#### EXCERPTED PASSAGE:
*** Begin section ***

A gorgeous lady with a gorgeous voice, Mindy Smith might have been a country superstar. Her harrowing “Jolene” cover (second best “Jolene” cover of the decade after the White Stripes’) and her kinda religious “Come to Jesus” netted CMT and VH1 rotation, and airplay on more daring country stations. And her photogenic looks certainly did not impede her success. Yet, her delicate soprano was too subtle for classification alongside the Opryland belters, and she was quickly ghettoized with the alt-country label, though her first two albums, 2004’s spellbinding One Moment More and 2006’s bluegrassy Long Island Shores, were more Patty Loveless than Lucinda Williams.
From its semi-aggressive (by Mindy Smith standards, at least) title to its crackling guitar fuzz and programmed drums, Stupid Love is Smith’s attempt at a straight-up pop record. Even a harmony vocal from Vince Gill, on the otherwise negligible “Telescope”, does little to recapture Smith’s twang, which always seemed a bit affected anyway. Twang or no twang, Stupid Love is, like her previous sets, too modest for any grand success. But it’s a lovely enough album, a cozy, soothing companion for Saturday night sobfests and Sunday morning hangovers.
Stupid Love alternates between catchy and pretty, occasionally achieving both in tandem. “If I Didn’t Know Any Better” and “Love Lost” are graceful, gut-churning heartbreakers, with hooks as acrobatically agile as the vocals. But “What Love Can Do” is an unengaging Fleetwood Mac homage, and “Highs and Lows” wastes a robust melody on a hokey look-at-these-mementos lyric. Guest spots from CCM mainstays Amy Grant and Leigh Nash, and Mraz-in-training Jeremy Lister, are barely noticeable and hardly missed, for Smith’s voice is the star attraction here, and it enlivens all but the dullest material.

*** End section ***

#### DATA FOR ANALYSIS:

*** Begin section ***

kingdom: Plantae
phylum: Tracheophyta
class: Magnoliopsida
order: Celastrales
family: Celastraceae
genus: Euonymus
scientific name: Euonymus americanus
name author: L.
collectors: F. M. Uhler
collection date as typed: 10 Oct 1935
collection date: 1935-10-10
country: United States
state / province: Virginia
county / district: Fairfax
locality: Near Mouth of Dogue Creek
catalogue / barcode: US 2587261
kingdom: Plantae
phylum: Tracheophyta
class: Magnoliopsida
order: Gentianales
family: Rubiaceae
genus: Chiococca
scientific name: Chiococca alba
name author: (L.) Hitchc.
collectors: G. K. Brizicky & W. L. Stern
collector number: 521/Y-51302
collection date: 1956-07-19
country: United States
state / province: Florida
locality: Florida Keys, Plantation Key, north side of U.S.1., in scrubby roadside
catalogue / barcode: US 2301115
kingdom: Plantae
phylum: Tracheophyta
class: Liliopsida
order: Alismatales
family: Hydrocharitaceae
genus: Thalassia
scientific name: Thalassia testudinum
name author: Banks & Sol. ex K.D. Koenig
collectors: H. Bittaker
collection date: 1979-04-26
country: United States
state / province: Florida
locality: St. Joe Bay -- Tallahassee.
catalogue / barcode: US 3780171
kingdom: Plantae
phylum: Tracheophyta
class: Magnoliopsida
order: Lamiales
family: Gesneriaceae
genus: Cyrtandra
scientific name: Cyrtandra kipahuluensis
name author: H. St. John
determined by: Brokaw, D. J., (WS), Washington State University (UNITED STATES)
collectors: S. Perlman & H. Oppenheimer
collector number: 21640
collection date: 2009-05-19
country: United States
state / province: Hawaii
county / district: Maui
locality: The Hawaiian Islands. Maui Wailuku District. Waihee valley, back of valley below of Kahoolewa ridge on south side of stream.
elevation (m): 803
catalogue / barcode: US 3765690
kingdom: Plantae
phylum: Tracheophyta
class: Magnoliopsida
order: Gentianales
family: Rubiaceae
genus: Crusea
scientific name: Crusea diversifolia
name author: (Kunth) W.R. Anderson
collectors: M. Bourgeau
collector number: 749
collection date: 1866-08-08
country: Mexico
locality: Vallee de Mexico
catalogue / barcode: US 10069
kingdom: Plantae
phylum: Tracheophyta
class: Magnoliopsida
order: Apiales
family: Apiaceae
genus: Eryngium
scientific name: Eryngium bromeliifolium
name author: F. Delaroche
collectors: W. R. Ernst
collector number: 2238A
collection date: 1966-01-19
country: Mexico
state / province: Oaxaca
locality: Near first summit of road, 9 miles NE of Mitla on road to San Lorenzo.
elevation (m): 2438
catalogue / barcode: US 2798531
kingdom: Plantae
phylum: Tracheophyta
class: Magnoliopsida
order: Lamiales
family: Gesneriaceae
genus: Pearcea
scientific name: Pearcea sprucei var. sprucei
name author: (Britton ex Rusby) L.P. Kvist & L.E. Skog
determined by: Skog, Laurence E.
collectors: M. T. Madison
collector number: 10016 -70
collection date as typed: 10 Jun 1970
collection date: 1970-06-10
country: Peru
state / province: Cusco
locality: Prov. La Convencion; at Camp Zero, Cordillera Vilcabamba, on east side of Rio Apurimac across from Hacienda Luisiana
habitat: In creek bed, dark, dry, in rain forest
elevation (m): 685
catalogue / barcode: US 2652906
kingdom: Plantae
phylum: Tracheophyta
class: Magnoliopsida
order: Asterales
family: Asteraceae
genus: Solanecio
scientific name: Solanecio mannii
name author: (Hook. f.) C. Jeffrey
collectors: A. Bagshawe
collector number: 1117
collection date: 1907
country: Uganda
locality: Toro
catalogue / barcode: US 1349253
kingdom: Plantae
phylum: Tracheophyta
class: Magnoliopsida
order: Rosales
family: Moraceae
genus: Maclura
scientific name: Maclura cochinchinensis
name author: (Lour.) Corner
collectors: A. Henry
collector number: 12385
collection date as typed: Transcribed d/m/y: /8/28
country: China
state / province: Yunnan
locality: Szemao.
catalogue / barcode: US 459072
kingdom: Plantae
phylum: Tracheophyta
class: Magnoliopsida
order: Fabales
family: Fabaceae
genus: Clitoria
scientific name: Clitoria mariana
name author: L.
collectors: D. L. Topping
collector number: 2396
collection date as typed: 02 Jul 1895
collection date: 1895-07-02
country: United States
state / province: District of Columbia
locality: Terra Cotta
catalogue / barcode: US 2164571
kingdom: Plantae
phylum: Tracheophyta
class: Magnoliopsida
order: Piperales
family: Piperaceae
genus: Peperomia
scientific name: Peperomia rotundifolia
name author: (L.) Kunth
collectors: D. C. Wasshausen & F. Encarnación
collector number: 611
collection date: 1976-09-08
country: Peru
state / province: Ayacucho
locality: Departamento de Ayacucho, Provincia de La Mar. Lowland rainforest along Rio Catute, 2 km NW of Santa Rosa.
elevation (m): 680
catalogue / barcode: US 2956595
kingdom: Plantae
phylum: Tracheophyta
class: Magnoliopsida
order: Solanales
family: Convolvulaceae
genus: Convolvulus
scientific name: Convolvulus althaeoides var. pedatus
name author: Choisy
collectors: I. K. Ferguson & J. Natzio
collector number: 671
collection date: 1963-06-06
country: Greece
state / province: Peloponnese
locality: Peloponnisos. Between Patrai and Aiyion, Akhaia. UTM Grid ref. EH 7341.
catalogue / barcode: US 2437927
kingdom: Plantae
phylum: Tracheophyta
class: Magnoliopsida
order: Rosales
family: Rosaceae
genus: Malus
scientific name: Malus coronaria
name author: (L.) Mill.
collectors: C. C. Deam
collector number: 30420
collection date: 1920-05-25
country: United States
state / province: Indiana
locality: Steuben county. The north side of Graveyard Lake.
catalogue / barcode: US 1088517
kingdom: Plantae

*** End section ***

#### TO DO:
- a) Which guest performers on Stupid Love does the Mindy Smith review name?
- b) Could you write the next part of the Mindy Smith album review, starting after its final sentence?

#### EXPECTED RESPONSES:
- a) Vince Gill, Amy Grant, Leigh Nash, and Jeremy Lister

- b)
Mindy Smith’s voice epitomizes longing. She is a high lonesome princess purring into the open air, and hearing nothing back, not even an echo. Like most homespun miserabilists, she’s at her best when she’s at her most downtrodden, when her voice cracks as the lump in her throat rises, and the tears in her retinas well up, and her sole defense is going an octave higher to dull (there is no hiding) the pain. When the sun cracks through in the closing trilogy, she still emits an unspoken longing, as if the relief of finding a true love or taking a holiday is all too fleeting, and frighteningly temporary.
Through her highs and lows, Smith remains tender and unassuming, and that is her Achilles’ heel. Hers are songs of docile resignation, and Smith’s hushed demeanor only accentuates her powerlessness. In the aftermath of “Before He Cheats” and “Picture to Burn”, Smith’s reluctant acceptance of her lovelorn fate seems regressive. She is not a woman scorned; she is a woman irked. Even on “Bad Guy”, when she leaves a dickish and possibly abusive boyfriend, she does so with too much (self-)pity and not enough outrage. She can deliver insouciance and desperation, but she rarely reaches anything approaching passion, positive or negative. Where voice is often a source of power for her country peers, from Dolly Parton to Faith Hill to Jennifer Nettles, Smith’s voice more often articulates an almost childlike fragility, which nudges her closer to the indie-ish camp of Sia or Inara George.
And thus, she personifies those unspeakably beautiful, prodigiously talented but still inexplicably depressed young women, subdued with AMA-approved pharmaceuticals to make even life’s most emotionally devastating blows seem like just another drizzly morning commute. “I gave it all I had but it was not enough / It didn’t make me strong / It didn’t make me tough / It’s just stupid love”, she laments in opening track “What Went Wrong”, a veritable mission statement for her feminine complacency. Even the song titles—“If I Didn’t Know Any Better”, “I’m Disappointed”, “What Love Can Do”—evince the hapless woes of the feeble female. Compare that to Smith’s most blatant influence, Patty Griffin, whose stunning cadences often pack a disarming wallop.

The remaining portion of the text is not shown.